Ma dernière difficulté a été d'accepter de ne pas donner les mêmes explications à tous les groupes. Dans un cours traditionnel, je formule le même discours et répéte les mêmes choses pour tous les élèves de la classe, mais tous n'ont pas besoin de mêmes explications ni des mêmes redites. Durant cette première semaine, et dans le rush du cours, mon défaut a été de garder le réflexe de vouloir donner à chaque ilot les mêmes explications. C'était forcément trop long et très fatigant pour moi. Il aura fallu un peu de temps pour comprendre que j'avais changé de fonctionnement en gardant mes réflexes d'avant... c'était incompatible, chronophage, énergivore et pas aussi efficace que ça aurait du l'être. Et, ça je l'ai compris en lançant un SOS aux formateurs, décidément à l'écoute, encourageants et toujours de très bon conseil!
Mes résolutions pour la 2e semaine
Du coup, pendant le week-end, j'ai cogité pour résoudre ma gestion de classe :
1re mesure : laisser plus de 24 heures pour visionner une vidéo et faire le questionnaire, voire faire une planification des vidéos du chapitre.
2e mesure : si possible, ne plus faire de phase collective en milieu de cours pour ne pas interrompre l'activité des îlots et donc de la faire soit en début, soit en fin du cours.
3e mesure : accepter de ne pas donner les mêmes explications à tous et les cibler en fonction des besoins et difficultés des élèves
Quelques précisions sur cette fiche-support :
- Elle est constituée de 5 rubriques de 4 points chacune :
> Autonomie du groupe
> Activité mathématique collective
> Niveau sonore
> Travail individuel hors la classe (mini-questionnaire de la vidéo fait + cours recopié)
> Trace écrite des activités faites en classe (exercices rédigés et soignés)
Je remplirai cette fiche à chaque séance.
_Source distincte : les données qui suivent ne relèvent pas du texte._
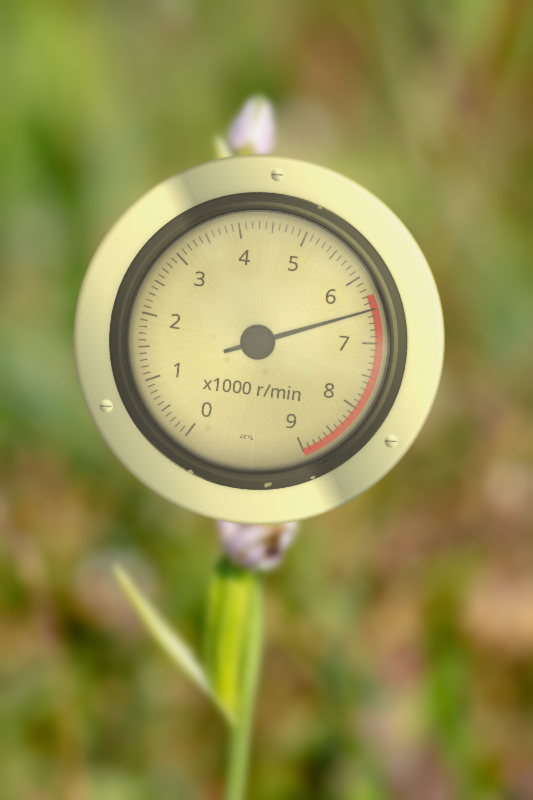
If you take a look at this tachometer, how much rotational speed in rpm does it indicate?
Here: 6500 rpm
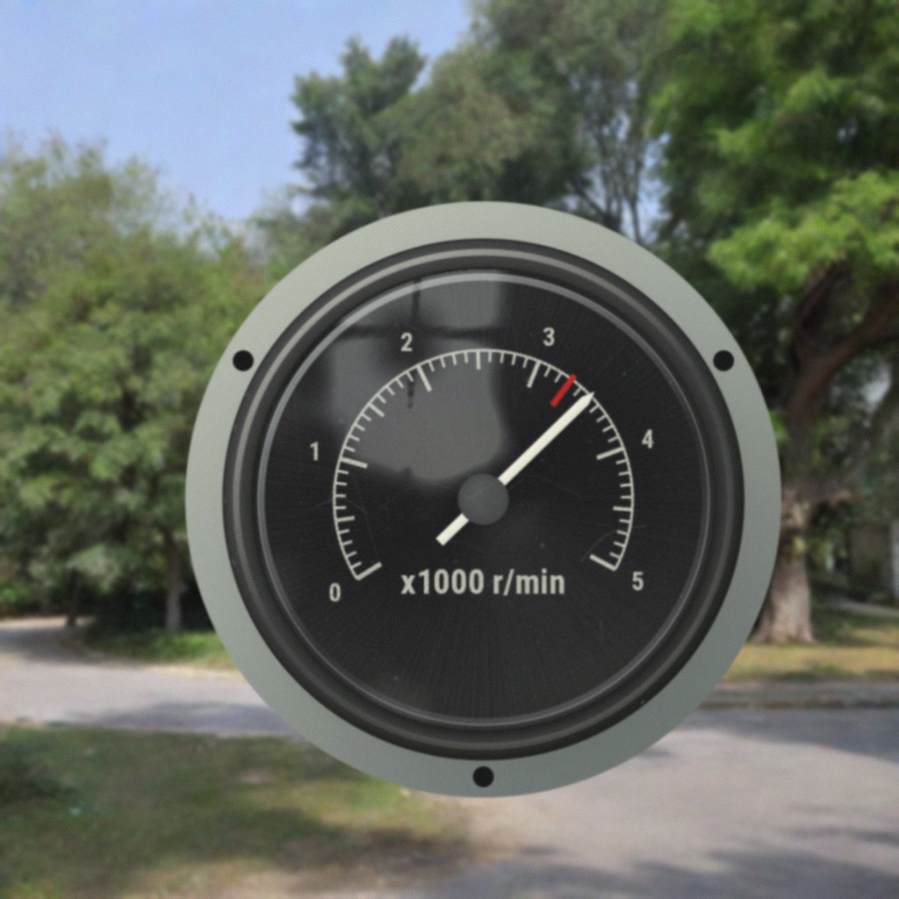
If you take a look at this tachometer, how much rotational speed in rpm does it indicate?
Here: 3500 rpm
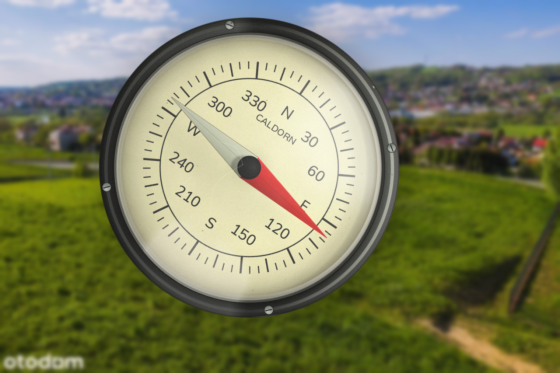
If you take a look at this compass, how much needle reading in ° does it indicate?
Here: 97.5 °
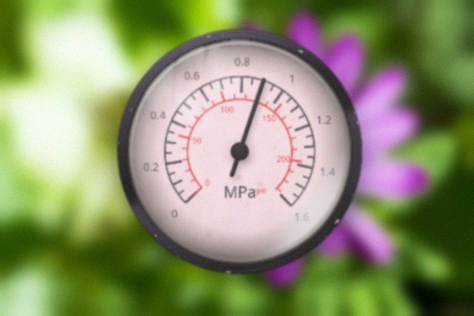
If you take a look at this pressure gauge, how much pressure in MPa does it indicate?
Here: 0.9 MPa
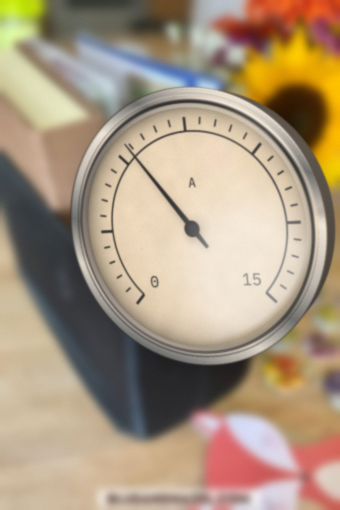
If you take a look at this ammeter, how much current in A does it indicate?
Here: 5.5 A
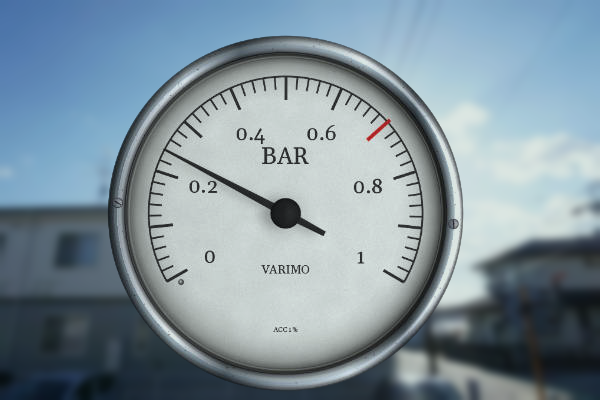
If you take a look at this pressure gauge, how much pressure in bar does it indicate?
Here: 0.24 bar
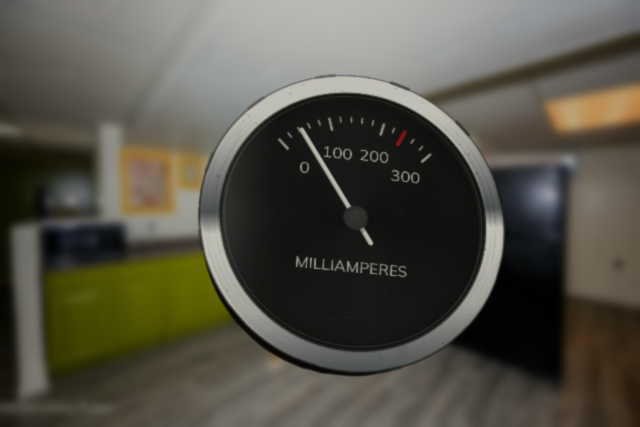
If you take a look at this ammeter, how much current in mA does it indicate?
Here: 40 mA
Une synthèse en sera faite afin d'obtenir une note qui sera prise en compte dans la moyenne trimestrielle de l'éléve.
Les connaissances et compétences mathématiques ne seront pas du tout évaluées ici, elles le seront dans les contrôles habituels.
Une moyenne des notes obtenues sera faite en fin de trimestre et sera prise en compte dans la moyenne trimestrielle de l'élève.
- Je me garde la possibilité de faire évoluer cette fiche, quitte à la supprimer ou la remplir ponctuellement, une fois que tout le monde aura trouvé ses repères. Ceci en en informant les élèves pour qu'ils connaissent les règles du jeu bien sûr.